» **ABOUT THIS TASK**:
Write the next part of the theater review below about the Broadway revival of "A Streetcar Named Desire," starting after its final sentence.
── EXTRACT ──
BLANCHE AND STANLEY: Nicole Ari Parker and Blair Underwood portray two of the most iconic characters in Anerican dramatic literature.
THE TENNESSEE WILLIAMS CLASSIC RETURNS TO BROADWAY WITH AN ALMOST ENTIRELY AFRICAN AMERICAN CAST
BY HENRY EDWARDS
In its eighth Main Stem outing since its 1947 debut, Tennessee Williams’ s landmark play, “A Streetcar Named Desire,’’ has been given a different look (at least for Broadway) by director Emily Mann.
Unlike previous productions, this edition, which recently set up shop at Broadway's Broadhurst Theatre, features a predominantly African-American cast.
Mann, who knew Williams personally, maintains the playwright had always wanted to see a major production of "Streetcar" with a cast of color.
Nevertheless, although productions with multiracial or all-black casts have been taking place since 1953, a major multiracial effort has continued to elude Broadway—until now.
Stripped to its bare bones, this incredibly famous play really is a family triangle that pits the fading Southern belle and relic of the Old South, Blanche DuBois (Nicole Ari Parker), against her brutish working-class brother-in-law Stanley Kowalski (Brett Underwood). Stanley is married to Blanche’s sister, Stella (Daphne Rubin-Vega), and Blanche and he vie for control over the passive younger woman.
───
── INFORMATION SUPPLIED ──
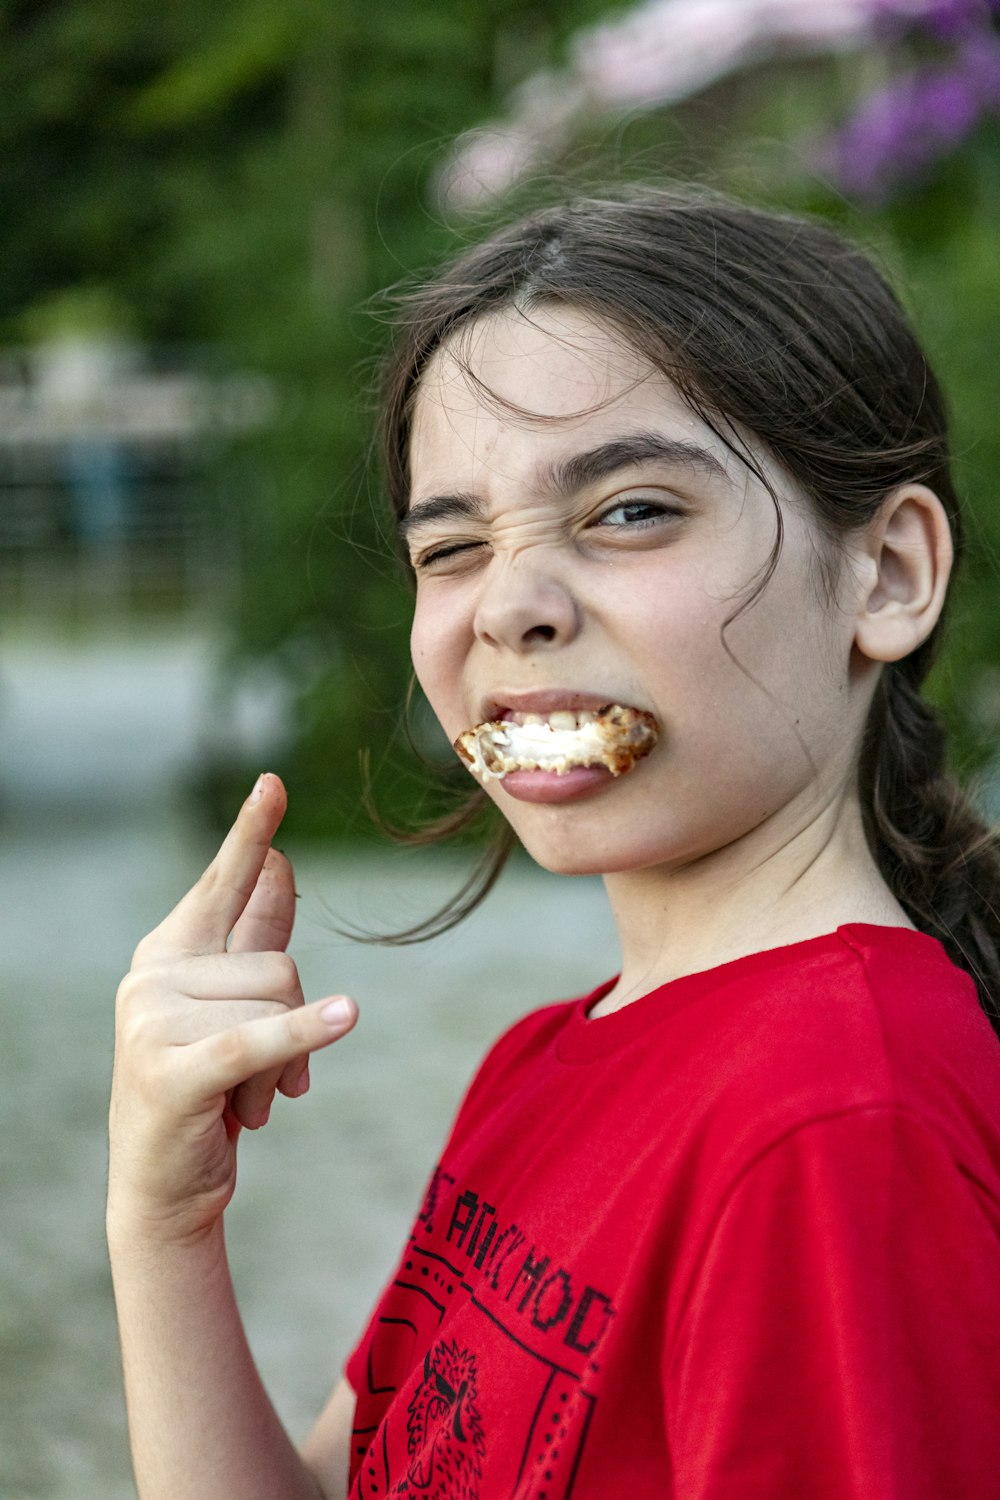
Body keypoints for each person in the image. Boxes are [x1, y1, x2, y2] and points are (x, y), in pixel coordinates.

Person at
───
» **OUTPUT FOR THIS EXERCISE**:
Trapped in a shabby present and facing a future that looks even bleaker, Blanche oscillates between hope and paranoia, utilizing pretensions to virtue and culture and claims of aristocratic bearing to mask her alcoholism and a sordid past, including a brief marriage to a young homosexual who committed suicide when Blanche discovered his secret. Haunted by this harrowing event and with her facade crumbling, she descends into nymphomania.
Stanley, on the other hand, is an amiable brute with a vicious temper and a capacity for domestic abuse. Despite—or perhaps because—of his violent nature, he enjoys a highly charged sexual relationship with Stella.
Incapable of understanding her sister's attraction to Stanley, Blanche calls her brother-in-law an ape and criticizes Stella for marrying a violent and animalistic man.
Finally, in a horrifying act that turns out to be his utimate revenge, Stanley, drunk and angry, rapes Blanche. This event, coupled with the fact that Stella refuses to believe the truth, destroys whatever is left of Blanche’s sanity and sends her over the edge.
That the clash of culture and class between Blanche and Stanley has been nothing less than devestating culminates in an agonizing denouement that finds Blanche being committed to a mental institution.
Typically, the plays of Tennesee Williams, the most literary of the handful of great American dramatists, mate a hefty dose of lyricism to the dramatic impulse. In "Streetcar," Williams utilizes his gift for poetic language accompanied by a mix of realism, symbolism and expressionism to enrich the meanings that underpin the text.
Thus at its core Blanche’s fall is a parable that teaches the lesson that the human condition simply does not allow a romantic dreamer to survive.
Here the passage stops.